Et les syndicats, peut-on compter sur leur poids ? Jusqu’ici, le monarque en exercice a voulu ignorer leurs justes revendications et s’est montré insensible à leurs manifestations, pourtant massives. Cette attitude a eu au moins pour effet de les unir dans leur refus de voir les citoyens contraints de faire les frais des dérives du système financier, auquel les gouvernements se sont empressés de porter secours. L’histoire dira si cette union aura des suites. On aimerait les voir oublier, eux aussi, leurs rivalités, et rester unis dans la défense des intérêts non pas seulement des “travailleuses, travailleurs”, mais de tous les citoyens, dont ceux qui n’ont pas de travail du tout, et ceux qui n’ont qu’un emploi trop précaire pour pouvoir se syndiquer.

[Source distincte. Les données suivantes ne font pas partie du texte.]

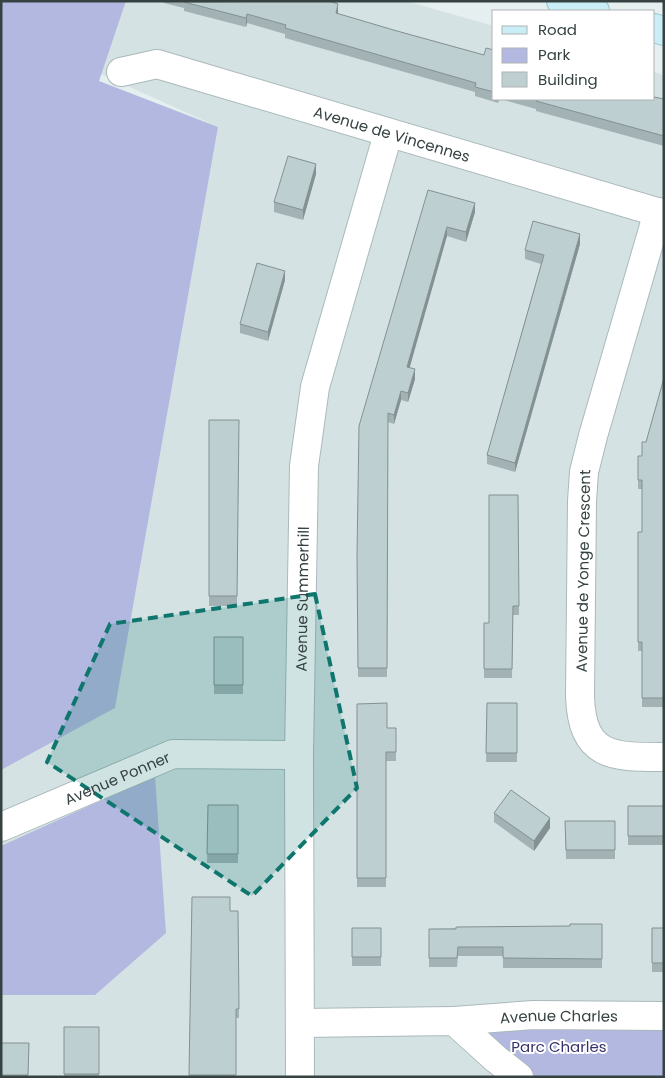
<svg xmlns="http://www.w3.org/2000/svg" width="665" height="1078" font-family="Poppins,sans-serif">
  <rect width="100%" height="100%" fill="#e6eff0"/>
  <!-- residential -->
  <path fill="#d5e2e4" d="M126 1H406L494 26V99H654V72L664 75V1077H1V770L115 708 218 127 101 74Z"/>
  <!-- green -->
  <path fill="#b3b8e0" d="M1 1H126L99 81 218 127 115 708 1 770Z
    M155 776 166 933 95 995H1V846Z
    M664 1016V1077H519L454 1021Z"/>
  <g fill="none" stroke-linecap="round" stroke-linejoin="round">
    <defs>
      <g id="street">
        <path id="s1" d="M121 72 157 64 664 214"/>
        <path d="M658 212 593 436 584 472 582 501 580 696C582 758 613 757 664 757"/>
        <path id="s2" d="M1 827 173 754 299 755"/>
        <path id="s3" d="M454 1021 533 1015 664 1016"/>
        <path d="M301 1023 454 1021 496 1059 519 1077"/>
        <path id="s4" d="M300 1077 299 755 304 466 315 387 388 134"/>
      </g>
      <path id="secondary" d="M561 1 595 11
        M654 28 664 31"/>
    </defs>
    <!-- street casing -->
    <use href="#street" stroke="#aab9bb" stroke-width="30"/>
    <!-- secondary casing -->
    <use href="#secondary" stroke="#99bfc8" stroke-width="30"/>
    <!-- street -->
    <use href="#street" stroke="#fff" stroke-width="28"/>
    <!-- secondary -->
    <use href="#secondary" stroke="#c9eef7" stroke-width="28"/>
  </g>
  <!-- wall -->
  <path fill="#a3b2b4" d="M164 1H329L338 14 397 31 484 55 494 50V99H500L498 103 475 96V92L285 38V34L247 23 246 27 184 11V8L164 3Z
    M500 99H664V146L536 111V109Z
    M316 174 303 220 274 212V202Z
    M428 190 475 212 466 242 447 236 409 368 415 379 408 402 401 400 394 424 388 422 387 677H358L357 556Z
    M580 244 515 472 487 464V455L541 264 525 259V250Z
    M285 280 268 341 240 333V324Z
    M664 378V707H642V651H638V532H642V489H638V456H642Z
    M209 420H239L237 606H209Z
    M518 495 519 615H513L512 678H484V623H489Z
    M214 637H243V694H214Z
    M487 703H517V762H486Z
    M357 704 387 728H396V761H386V887H357Z
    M208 805H238V863H207Z
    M628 806H664V845H628Z
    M494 813 550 828 534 851 494 822Z
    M565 821H615V859H566Z
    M192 897 230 911H238L239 1018H236V1077H189Z
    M602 924V968H503V956H458L457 967H429V929L570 926Z
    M352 928H381V966H352Z
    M652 928H664V972H652Z
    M64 1027H99V1077H64Z
    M1 1043H29L28 1077H1Z"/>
  <!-- shaded-wall -->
  <path fill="#849192" d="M338 4V13L336 23V13Z
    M247 14V23L246 27V18Z
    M316 164V174L303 220V210Z
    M475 203V212L466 242V232Z
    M447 227V236L407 377V367Z
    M580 234V244L515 472V463Z
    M285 271V280L268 341V332Z
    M415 369V379L408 402V393Z
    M401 391V400L394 424V415Z
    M550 818V828L534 851V841Z"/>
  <!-- building -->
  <path fill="#bdcfd1" stroke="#849192" d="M329 1 338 4 336 13 397 31 484 55 486 48 494 50V92L475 87 476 83 285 28 286 25 247 14 246 18 184 2Z
    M654 97 664 99V136L536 101 537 100 534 99H654Z
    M288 156 316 164 303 210 274 202Z
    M428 190 475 203 466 232 447 227 407 367 415 369 408 393 401 391 394 415 388 413 387 668H358L357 556 359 426Z
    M533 221 580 234 515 463 487 455 544 255 525 250Z
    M257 263 285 271 268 332 240 324Z
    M664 378V698H642V642H638V532H642V480H638V456H642V442H646Z
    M209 420H239L237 596H209Z
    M489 495H518L519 606H513L512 669H484V623H489Z
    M214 637H243V685H214Z
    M387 703V728H396V752H386V878H357V704Z
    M487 703H517V753H486Z
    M511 790 550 818 534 841 494 813Z
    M208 805H238V854H207Z
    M628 806H664V836H628Z
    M565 821H615V850H566Z
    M192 897H230V911H238L239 1009H236V1075H189Z
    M570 924H602V959L503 958V947H458L457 958H429V929H456V927L570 926Z
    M352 928H381V957H352Z
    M652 928H664V963H652Z
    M64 1027H99V1074H64Z
    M1 1043H29L28 1075H1Z"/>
  <!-- marked area -->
  <path fill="#0f766e" fill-opacity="0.2" stroke="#0f766e" stroke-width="4" stroke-dasharray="10 6" stroke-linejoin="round" d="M315 594 357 788 252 896 47 762 110 624Z"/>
  <g text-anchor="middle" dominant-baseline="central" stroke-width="4" stroke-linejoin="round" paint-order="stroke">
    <!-- street labels -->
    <g font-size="15" fill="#364242" stroke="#fff">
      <text stroke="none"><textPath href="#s1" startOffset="282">Avenue de Vincennes</textPath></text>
      <text transform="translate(583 571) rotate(-89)">Avenue de Yonge Crescent</text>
      <text stroke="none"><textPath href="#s4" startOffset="478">Avenue Summerhill</textPath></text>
      <text stroke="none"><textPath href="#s2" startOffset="126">Avenue Ponner</textPath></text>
      <text stroke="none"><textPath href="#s3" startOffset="105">Avenue Charles</textPath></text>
    </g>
    <!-- park labels -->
    <g font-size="15" fill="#35316c" stroke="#fff">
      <text x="559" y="1046">Parc Charles</text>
    </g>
  </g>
  <!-- border -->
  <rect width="665" height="1078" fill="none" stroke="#364242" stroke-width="5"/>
  <!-- legend -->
  <rect x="492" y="10" width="162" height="90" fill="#ffffff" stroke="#afb3b3"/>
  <rect x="502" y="26" width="25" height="8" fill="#c9eef7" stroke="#afb3b3"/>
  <text x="538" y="35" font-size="15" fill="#364242">Road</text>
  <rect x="502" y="48" width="25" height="15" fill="#b3b8e0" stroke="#afb3b3"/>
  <text x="538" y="60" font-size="15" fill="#364242">Park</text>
  <rect x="502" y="72" width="25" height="15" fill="#bdcfd1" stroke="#afb3b3"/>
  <text x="538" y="85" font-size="15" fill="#364242">Building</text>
</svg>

Il reste que toute la sécurité qu’apportaient l’État-Providence et ses services publics … est systématiquement détruite. La montée des mécontentements qui en résultent et des mesures policières prises pour les étouffer (elles sont telles [2] qu’Amnesty International s’en émeut) font évidemment craindre que cette escalade de la violence mène à de terribles conflits, bien pires encore que ceux du passé…

Face à toutes ces raisons de protester ou de désespérer, une révolution silencieuse tente pourtant, obstinément, de se développer : c’est celle de la société civile, ou plutôt civique, mais non formelle, non institutionnelle, celle de tous ceux qui, comme nous-mêmes, aspirent à une “économie sociale et solidaire” (terme maintenant consacré). Nos voies sont multiples et disparates, certains cherchent d’abord à comprendre, à analyser quels sont les mécanismes à supprimer et par quoi les remplacer, d’autres, les plus nombreux, préfèrent tenter des expériences “de terrain”. Toutes ces voies sont pleines d’écueils, dans un contexte hostile et tout puissant qui conditionne fort les mentalités. Mais les conclusions d’une étude publiée par le CETIM [3] et portant sur les plus riches d’enseignement parmi ces expériences, sont fort encourageantes. Je n’ai pas la place ici pour les rapporter, ce sera pour le mois prochain.


[1Voir GR 1097, page 3.

[2Faute de place, nous n’en évoquons, ci-dessous, page 13, que deux parmi toutes celles dont nous avons eu écho.

[3Produire de la richesse autrement étude publiée par le Centre Europe-Tiers Monde, 6 rue Amat, 1202 Genève.